Material for the task.
──────────
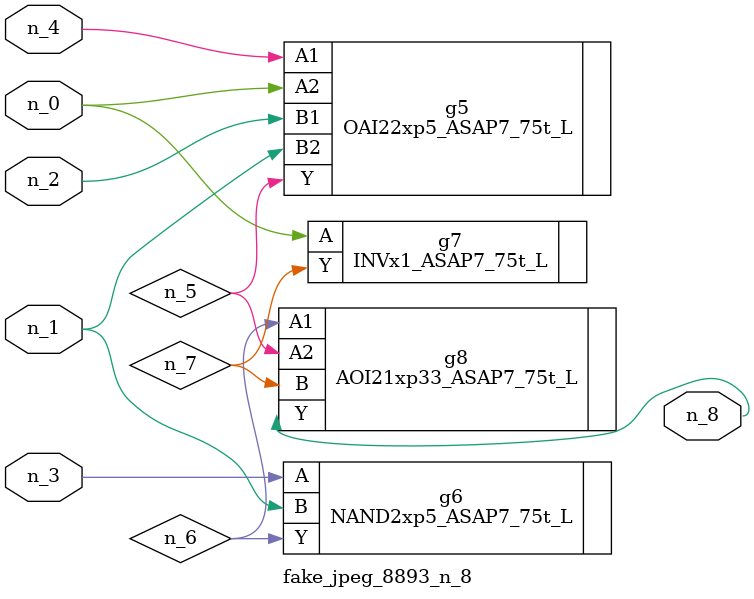
<source format=v>
module fake_jpeg_8893_n_8 (n_3, n_2, n_1, n_0, n_4, n_8);

input n_3;
input n_2;
input n_1;
input n_0;
input n_4;

output n_8;

wire n_6;
wire n_5;
wire n_7;

OAI22xp5_ASAP7_75t_L g5 ( 
.A1(n_4),
.A2(n_0),
.B1(n_2),
.B2(n_1),
.Y(n_5)
);

NAND2xp5_ASAP7_75t_L g6 ( 
.A(n_3),
.B(n_1),
.Y(n_6)
);

INVx1_ASAP7_75t_L g7 ( 
.A(n_0),
.Y(n_7)
);

AOI21xp33_ASAP7_75t_L g8 ( 
.A1(n_6),
.A2(n_5),
.B(n_7),
.Y(n_8)
);


endmodule
</source>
──────────
Task statement. All of the material goes into the answer exactly as it stands, except for the pictures.

Exercise answer.
<source format=v>
module fake_jpeg_8893_n_8 (n_3, n_2, n_1, n_0, n_4, n_8);

input n_3;
input n_2;
input n_1;
input n_0;
input n_4;

output n_8;

wire n_6;
wire n_5;
wire n_7;

OAI22xp5_ASAP7_75t_L g5 ( 
.A1(n_4),
.A2(n_0),
.B1(n_2),
.B2(n_1),
.Y(n_5)
);

NAND2xp5_ASAP7_75t_L g6 ( 
.A(n_3),
.B(n_1),
.Y(n_6)
);

INVx1_ASAP7_75t_L g7 ( 
.A(n_0),
.Y(n_7)
);

AOI21xp33_ASAP7_75t_L g8 ( 
.A1(n_6),
.A2(n_5),
.B(n_7),
.Y(n_8)
);


endmodule
</source>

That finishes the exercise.